■ **ACTION ITEM**:
Take the lines below from the one with "ring mcp: (177, 159)" through the one with "ring tip: (89, 142)" and print only them, exactly. Don't print the pictures.

*** THE RECORDS ***

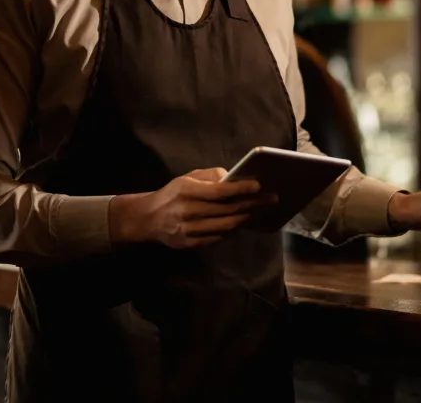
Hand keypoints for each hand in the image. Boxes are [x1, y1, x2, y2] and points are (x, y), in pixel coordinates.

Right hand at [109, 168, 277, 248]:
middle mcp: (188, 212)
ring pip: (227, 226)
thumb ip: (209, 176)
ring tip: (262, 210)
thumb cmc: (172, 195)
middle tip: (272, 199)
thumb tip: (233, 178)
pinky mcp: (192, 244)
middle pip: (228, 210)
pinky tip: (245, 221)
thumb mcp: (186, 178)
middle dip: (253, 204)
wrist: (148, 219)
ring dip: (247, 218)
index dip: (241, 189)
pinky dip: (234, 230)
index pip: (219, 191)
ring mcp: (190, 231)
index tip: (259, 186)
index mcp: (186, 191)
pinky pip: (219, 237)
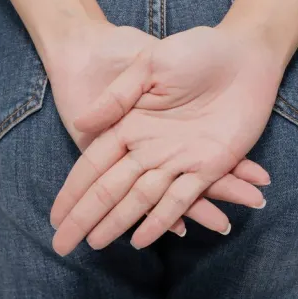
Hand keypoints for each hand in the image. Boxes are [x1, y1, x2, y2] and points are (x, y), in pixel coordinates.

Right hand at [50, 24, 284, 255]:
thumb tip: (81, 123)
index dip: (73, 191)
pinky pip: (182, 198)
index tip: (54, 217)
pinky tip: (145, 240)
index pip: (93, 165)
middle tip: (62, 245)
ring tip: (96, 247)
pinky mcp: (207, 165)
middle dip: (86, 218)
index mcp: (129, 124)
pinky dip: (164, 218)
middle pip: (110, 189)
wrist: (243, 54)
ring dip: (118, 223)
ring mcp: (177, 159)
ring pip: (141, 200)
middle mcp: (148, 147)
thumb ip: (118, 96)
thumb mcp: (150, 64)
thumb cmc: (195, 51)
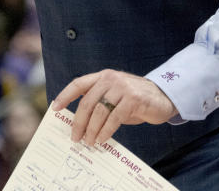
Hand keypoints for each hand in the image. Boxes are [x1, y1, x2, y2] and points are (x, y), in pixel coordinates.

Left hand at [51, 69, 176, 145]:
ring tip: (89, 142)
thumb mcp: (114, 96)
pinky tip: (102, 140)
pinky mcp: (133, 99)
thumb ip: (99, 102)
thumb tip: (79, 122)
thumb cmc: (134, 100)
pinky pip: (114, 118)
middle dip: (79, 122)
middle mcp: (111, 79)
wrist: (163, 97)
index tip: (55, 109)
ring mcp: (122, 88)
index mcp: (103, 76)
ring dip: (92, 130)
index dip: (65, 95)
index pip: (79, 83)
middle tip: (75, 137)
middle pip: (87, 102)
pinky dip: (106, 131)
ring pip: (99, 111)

***
*** THE RECORDS ***

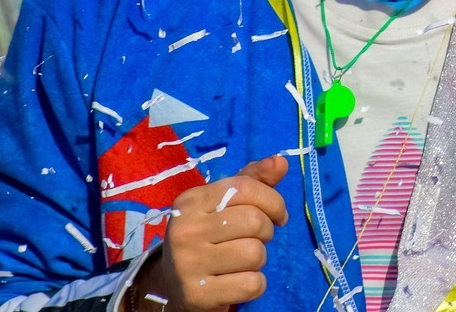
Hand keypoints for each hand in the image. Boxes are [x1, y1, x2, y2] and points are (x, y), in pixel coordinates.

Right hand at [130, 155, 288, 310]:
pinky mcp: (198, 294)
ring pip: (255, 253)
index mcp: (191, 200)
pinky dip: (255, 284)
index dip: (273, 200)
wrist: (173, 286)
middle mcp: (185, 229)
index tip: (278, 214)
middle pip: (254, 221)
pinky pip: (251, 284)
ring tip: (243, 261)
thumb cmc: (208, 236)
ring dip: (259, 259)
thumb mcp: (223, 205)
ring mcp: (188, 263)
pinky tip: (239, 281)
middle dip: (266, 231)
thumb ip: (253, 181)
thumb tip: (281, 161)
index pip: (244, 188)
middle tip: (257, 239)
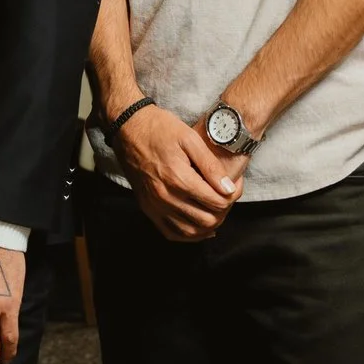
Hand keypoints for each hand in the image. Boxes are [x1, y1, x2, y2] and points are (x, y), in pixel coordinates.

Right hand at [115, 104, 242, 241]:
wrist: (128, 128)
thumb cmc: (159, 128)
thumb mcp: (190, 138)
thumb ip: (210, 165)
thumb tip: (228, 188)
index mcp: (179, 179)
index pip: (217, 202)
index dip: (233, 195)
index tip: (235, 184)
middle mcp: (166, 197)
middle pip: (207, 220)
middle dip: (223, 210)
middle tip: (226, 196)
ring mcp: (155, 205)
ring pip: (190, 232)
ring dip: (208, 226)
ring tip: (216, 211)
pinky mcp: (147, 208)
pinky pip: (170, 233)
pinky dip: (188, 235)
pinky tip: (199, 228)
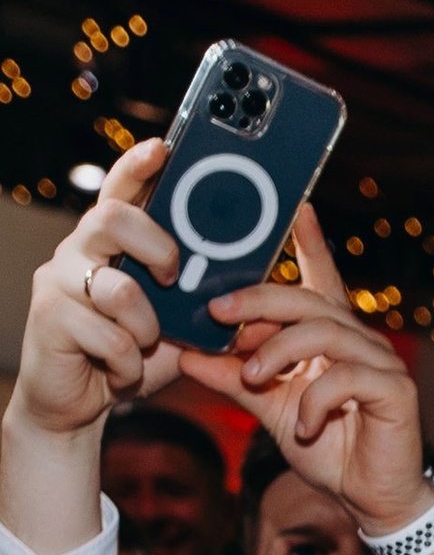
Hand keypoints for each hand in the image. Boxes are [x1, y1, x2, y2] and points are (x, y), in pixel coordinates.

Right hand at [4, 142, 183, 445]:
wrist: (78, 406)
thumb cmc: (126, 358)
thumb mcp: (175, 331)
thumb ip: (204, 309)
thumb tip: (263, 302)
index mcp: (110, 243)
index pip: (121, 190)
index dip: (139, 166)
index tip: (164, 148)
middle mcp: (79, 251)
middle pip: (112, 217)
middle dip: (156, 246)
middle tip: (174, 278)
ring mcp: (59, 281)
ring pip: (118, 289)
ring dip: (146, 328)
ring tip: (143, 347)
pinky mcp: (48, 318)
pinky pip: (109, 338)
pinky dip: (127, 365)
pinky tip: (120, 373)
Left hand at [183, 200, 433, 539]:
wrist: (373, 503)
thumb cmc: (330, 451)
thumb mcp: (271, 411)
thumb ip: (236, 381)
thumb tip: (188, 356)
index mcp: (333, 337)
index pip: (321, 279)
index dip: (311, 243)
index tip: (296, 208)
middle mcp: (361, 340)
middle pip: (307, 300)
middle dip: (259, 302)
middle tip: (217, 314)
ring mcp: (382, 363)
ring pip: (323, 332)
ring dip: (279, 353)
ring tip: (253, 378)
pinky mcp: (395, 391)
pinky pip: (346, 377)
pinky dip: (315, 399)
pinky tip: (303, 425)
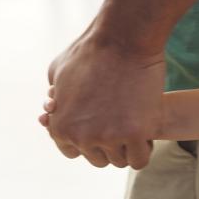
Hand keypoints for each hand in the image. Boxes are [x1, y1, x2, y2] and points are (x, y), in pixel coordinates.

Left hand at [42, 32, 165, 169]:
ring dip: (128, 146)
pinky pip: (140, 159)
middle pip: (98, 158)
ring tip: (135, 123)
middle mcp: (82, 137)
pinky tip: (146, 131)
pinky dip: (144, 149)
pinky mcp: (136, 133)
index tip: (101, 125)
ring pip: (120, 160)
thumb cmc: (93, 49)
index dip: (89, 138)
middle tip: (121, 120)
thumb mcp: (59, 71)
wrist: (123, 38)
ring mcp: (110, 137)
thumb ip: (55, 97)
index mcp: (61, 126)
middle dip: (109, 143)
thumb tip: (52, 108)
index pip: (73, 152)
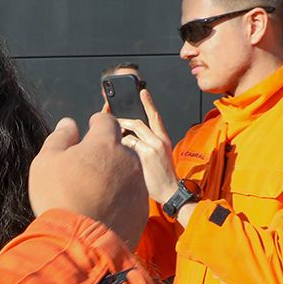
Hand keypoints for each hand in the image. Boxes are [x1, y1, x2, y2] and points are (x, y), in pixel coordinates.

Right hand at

***

■ **RESPONSE TO THE EXERCISE**:
ring mcp: (177, 159)
ring pip: (141, 200)
middle mcp: (148, 147)
thumb ip: (118, 96)
thumb mcp: (150, 64)
thumb cmc: (195, 51)
Hand keypoints for each hand in the image. Boxes are [x1, y1, x2, y2] and points are (x, y), in pixel coordinates.

Left hand at [51, 69, 176, 145]:
ring tip: (89, 142)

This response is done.